Three fixes, in order of preference:

- **RAII guard (stable, idiomatic).** Move cleanup into `Drop`. The compiler runs destructors on every exit path, including `?` early returns.
- **`try` blocks** (still unstable behind `#![feature(try_blocks)]`). Scope `?` to a block; cleanup runs after.
- **Explicit `match`.** Verbose but stable: bind the intermediate `Result`, run cleanup, then propagate.

```rust
struct Thing;
impl Drop for Thing { fn drop(&mut self) { /* cleanup */ } }
// Now `?` cannot skip cleanup — Drop fires on every exit.
```

**Flag**:

- [FILE:LINE] CLEANUP_SKIPPED_BY_QMARK — resource setup followed by `?` calls and a manual `cleanup()` / `close()` / `release()` after — the `?` early-return skips cleanup. Use `Drop` (RAII) or scope cleanup in a `try` block.
- [FILE:LINE] MANUAL_DROP_GUARD_LEAK — explicit `mem::forget` or `ManuallyDrop` on a guard followed by `?` — leaks the resource on error. Restructure so the guard owns the cleanup.

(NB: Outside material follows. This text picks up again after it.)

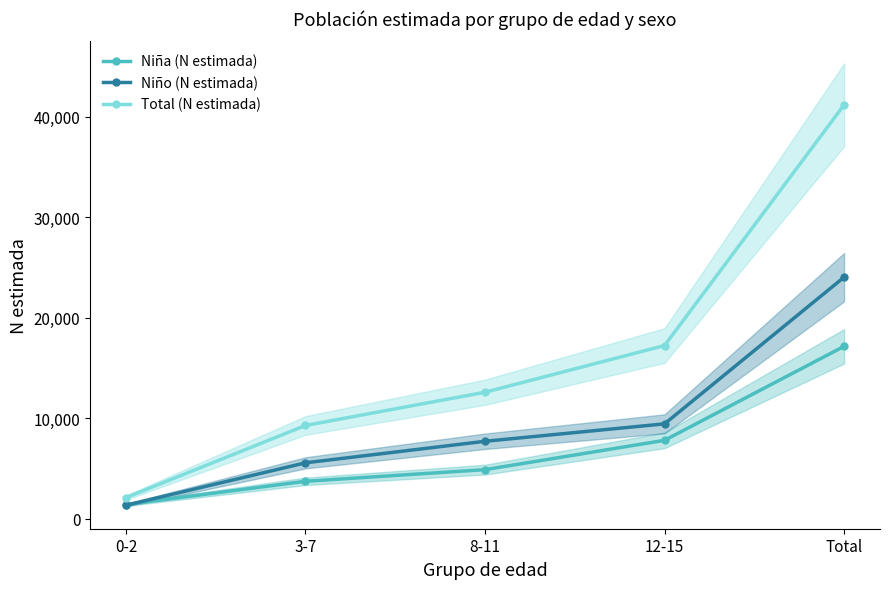

Rank the series by their maximum value, from lowest to highest.

Niña (N estimada), Niño (N estimada), Total (N estimada)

## `#[error(transparent)]` (thiserror)

`#[error(transparent)]` marks a variant that is a thin wrapper around an inner error type. `Display` and `source()` delegate to the inner error unchanged — the wrapper is invisible to logs and chain traversal.

```rust
#[derive(Debug, thiserror::Error)]
pub enum AppError {
    #[error(transparent)]
    Io(#[from] std::io::Error),     // displays exactly like the io::Error
    #[error("config invalid at {path}")]
    Config { path: PathBuf, #[source] source: toml::de::Error },
}
```

Use it when the variant adds no semantic information — the inner type is already the "real" error. Do *not* use it when you have context to add (a path, a request ID); use `#[error("...")]` with a `#[source]` field instead so the wrapping shows up in logs.

**Flag**:

- [FILE:LINE] TRANSPARENT_HIDES_CONTEXT — `#[error(transparent)]` on a variant that *should* be carrying context (path, ID) — the inner error's message alone won't tell users what was being attempted. Switch to `#[error("...")]` + `#[source]`.
- [FILE:LINE] TRANSPARENT_DUPLICATE_DISPLAY — `#[error(transparent)]` paired with a manual `Display` impl that also prints the inner error — double-prints in error chains. Drop one.

## Review Questions

1. Are all `unwrap()` / `expect()` calls in production code justified?
2. Do errors carry context about what operation failed?
3. Are error types structured (enums/structs) rather than stringly-typed?
4. Is `panic!` reserved for unrecoverable invariant violations?
5. Are errors propagated or logged, not silently swallowed?
6. Is `thiserror` used for library errors, `anyhow` for application errors?
7. Are `_else` variants used when fallbacks involve allocation?
8. Do async error types satisfy `Send + Sync + 'static` bounds?
9. Is `inspect_err` used for error logging instead of match arms?
10. Do custom error types implement the full contract (`Error`, `Display`, `Debug`, `Send + Sync + 'static`)?
11. Is `Error::source()` implemented for wrapped errors to enable chain traversal?
12. Are `From` implementations provided for `?` ergonomics instead of verbose `.map_err()` chains?
13. Is the error strategy (enumerated vs opaque) appropriate for how callers interact with errors?